EL PAPA DE VELÁSQUEZ

Por Pablo Salinas

Velásquez viajó por segunda vez a Italia en 1649. La primera había sido veinte años antes y el mismo sevillano consideraría ese un viaje formativo, a la reconocida cuna del arte occidental. Siempre como pintor de Felipe IV, esa segunda estadía italiana tuvo una carga de compromisos mucho más marcada que la primera. Básicamente su tarea era encargarse de la selección y compra de obras de arte para alhajar la corte española. Pero también aprovechó el tiempo para pintar. Su fama era grande y en Roma el mismo Papa pidió que lo retratara. Hay que considerar que en España desde el rey a varios personajes encumbrados de la nobleza ya habían posado para él, pero el jefe máximo de la Iglesia, entonces, aun conservaba no poco de esas resonancias áureas, de "emisario de Dios en la Tierra", su figura tenía un peso mayor.

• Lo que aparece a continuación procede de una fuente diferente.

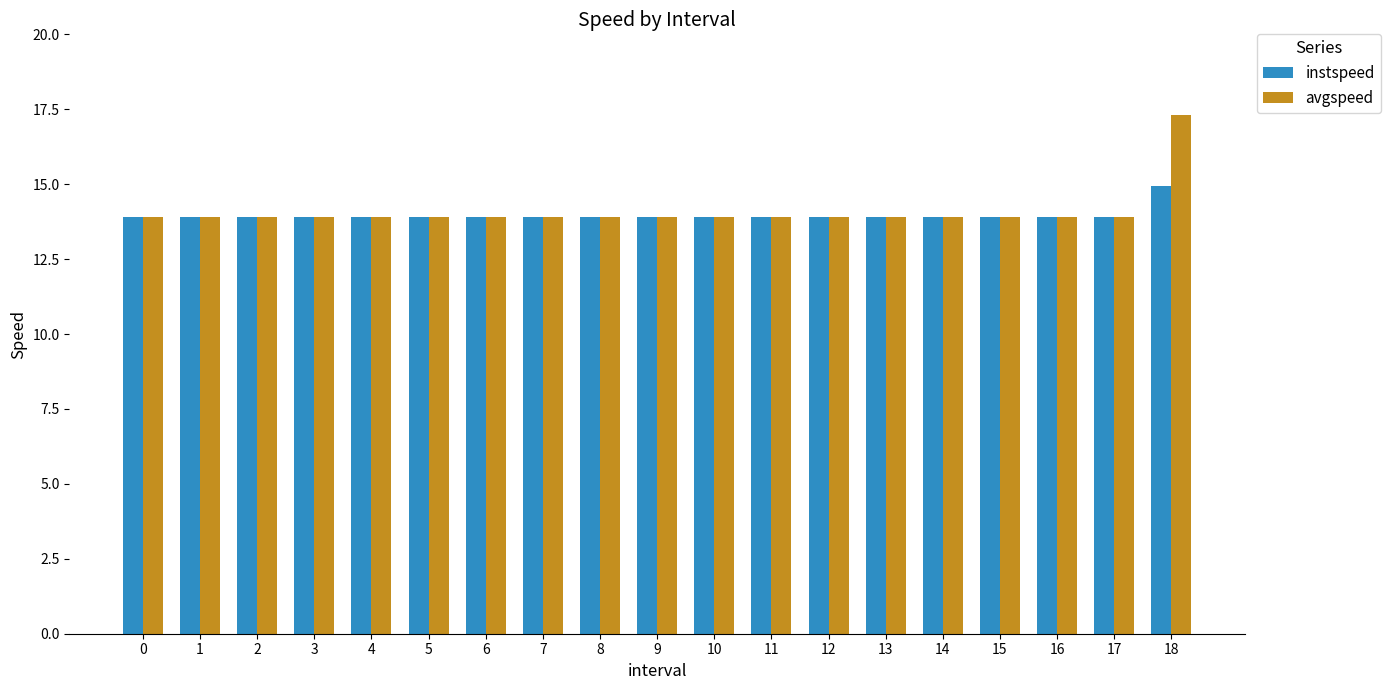

What is the value of the avgspeed bar at the 8th from the left?

13.9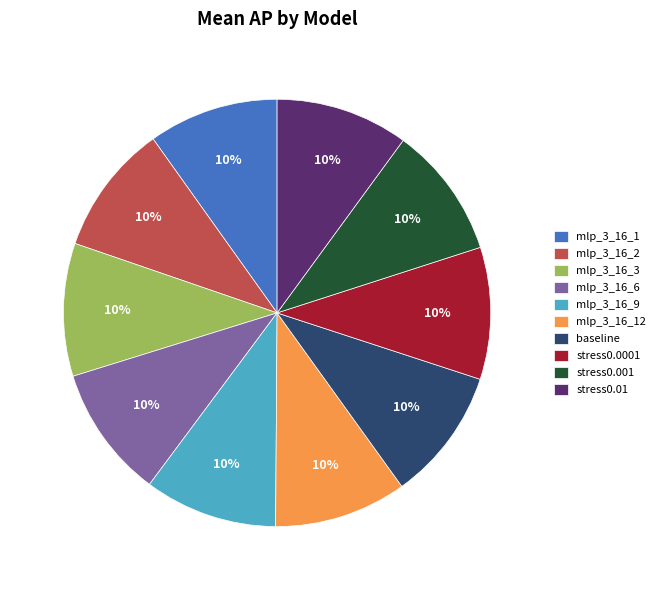

Does mlp_3_16_12 represent more than half of the total?

No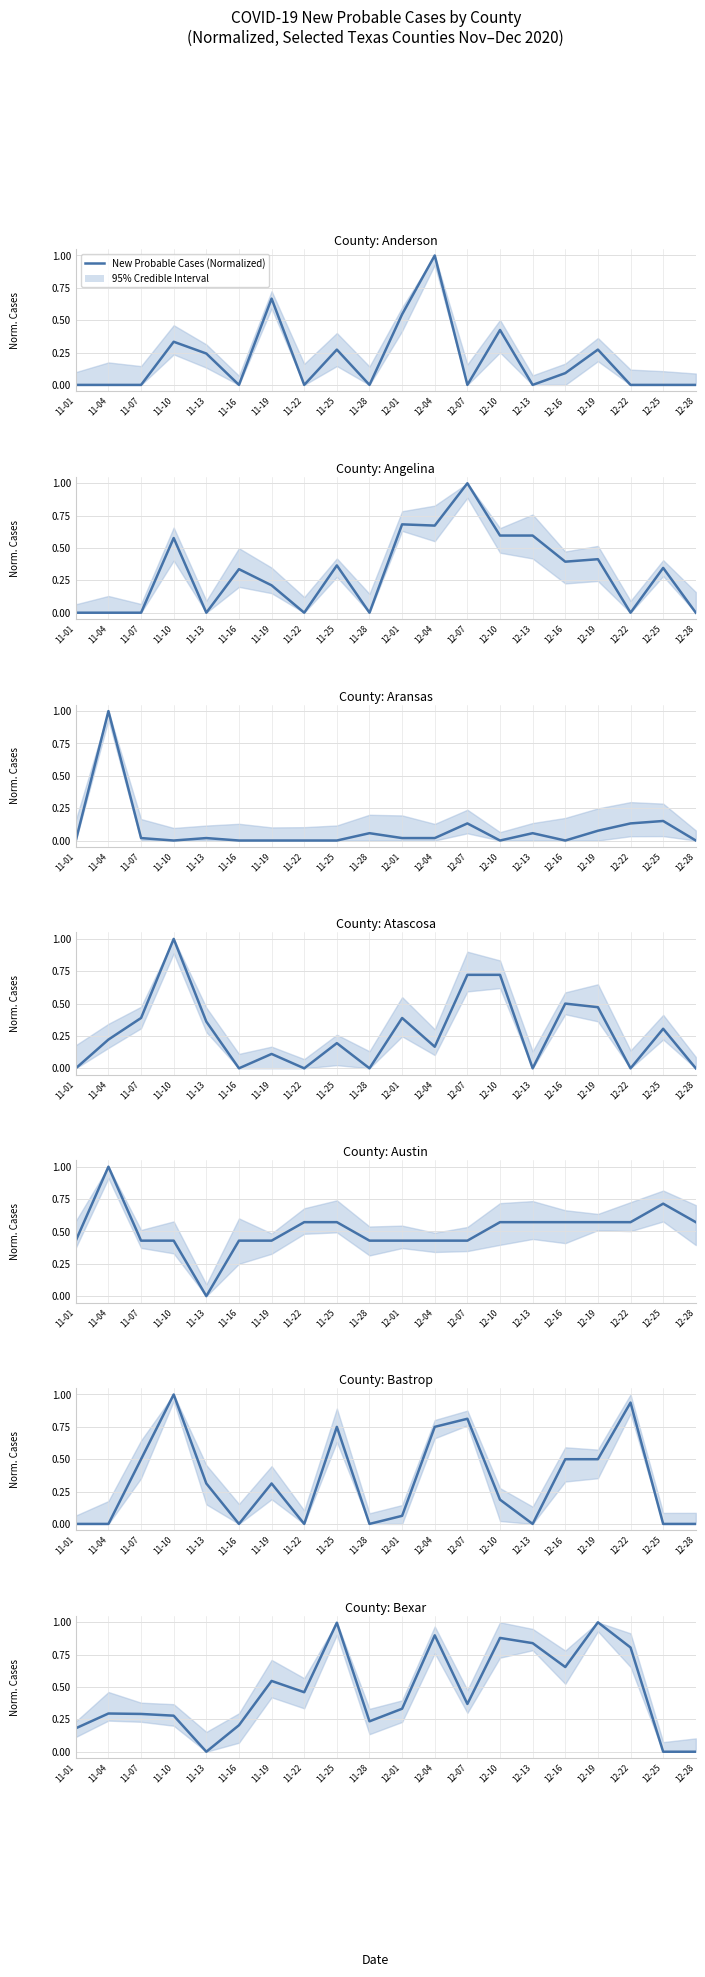

Where is the first local minimum?

11-13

Velásquez, en pocas sesiones, pintó un retrato simplemente extraordinario, considerado por muchos, sin ánimo de sentencias vanas ni exageraciones, como el más asombroso retrato pintado nunca.
Es sabido que Francis Bacon quedó chiflado cuando se paró ante esta obra, y está claro que el retrato efectivamente lo descompuso. Tras reponerse, el inglés trató durante el resto de su vida de pintar a la "manera de Velásquez", pero entendiendo, porque era una persona inteligente, que durante el resto de su vida pintaría "bajo el embrujo de Velásquez"; tratar de emularlo era tarea perdida. Entonces no dejó de embetunarse los dedos para esparcir la pintura sobre la tela, en la desesperación por alcanzar algo de esa alucinante soltura, brillantez y verdad del cuadro del español.

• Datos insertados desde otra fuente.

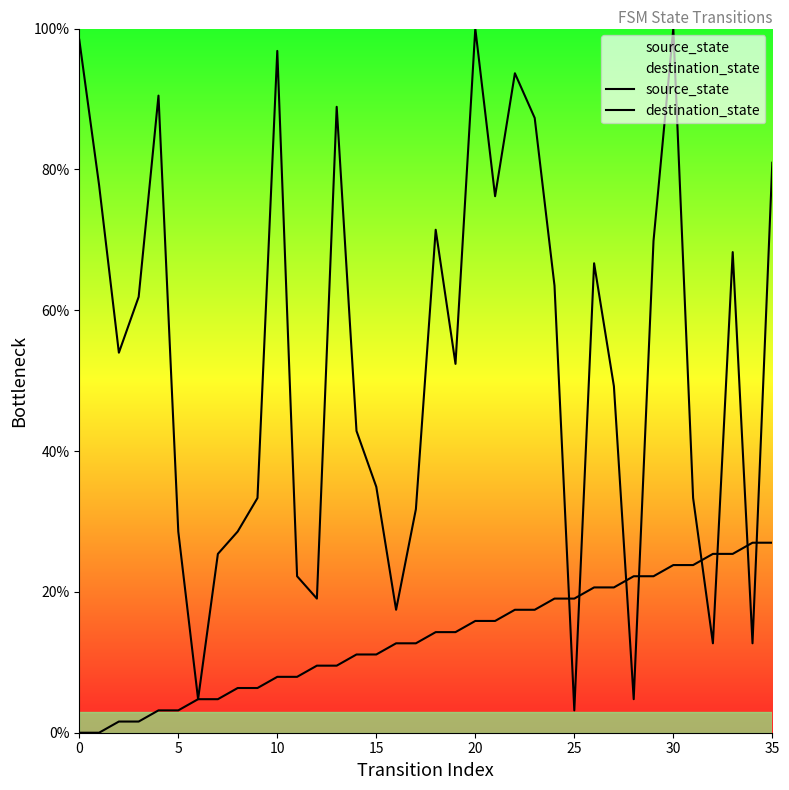

Is it true that source_state equals 25.4 at 33?

True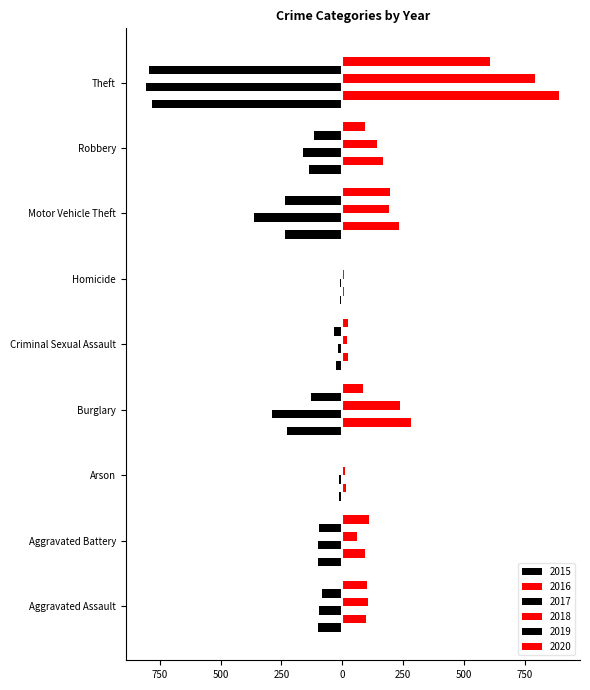

Which series changed the most between Aggravated Battery and Theft?

2016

Evalué hace muchos años, estando en París, viajar a Roma, a ver el bendito cuadro, que hasta el día de hoy conservan los descendientes de aquel Papa en su palacio. Recién hace pocos días, por youtube, visité ese palacio, el Doria-Pamphilli. En su interior se exhiben no pocas obras maestras de distintos pintores. Pese a ello, cuando aparece este Inocencio X, confieso que se produce un impacto, un quiebre. El cuadro es una excepción; es un poco de otra estirpe, de otro planeta. Obras exquisitas, equilibras, muy bien pintadas. Este cuadro tiene todo eso, pero además un atrevimiento que revienta todos los moldes. Lo que es hermosísimo, y también un poco extraño. Extraño que haya sido un español, un súbdito de la castísima corte española, quien haya pintado tan como un funcionario pesadamente sentado en su trono a este pretendido "emisario de Dios en la Tierra". Ese señor hijo de familia ilustrísima, titulado de abogado que se había pasado gran parte de su vida litigando en tribunales, de golpe se le nombra e introduce en la alta administración de una de las instituciones más antiguas y poderosas del planeta, la Iglesia. Ese hombre se nos aparece de frente, mirándonos con cierta molestia, recelo, altivez sí, en ningún caso dignidad, menos magnificencia.

Pararse frente a ese retrato, si se puede, o simplemente mirarlo con atención, desde cualquier parte, un libro o una plataforma digital, nos ahorra cientos de páginas de lectura de análisis, de historia, de investigaciones sobre el funcionamiento del mundo, sus entresijos, sus profundidades. Queda todo claro, dicho sin estridencias, y sin querer, en cierta medida, verdaderamente decirlo.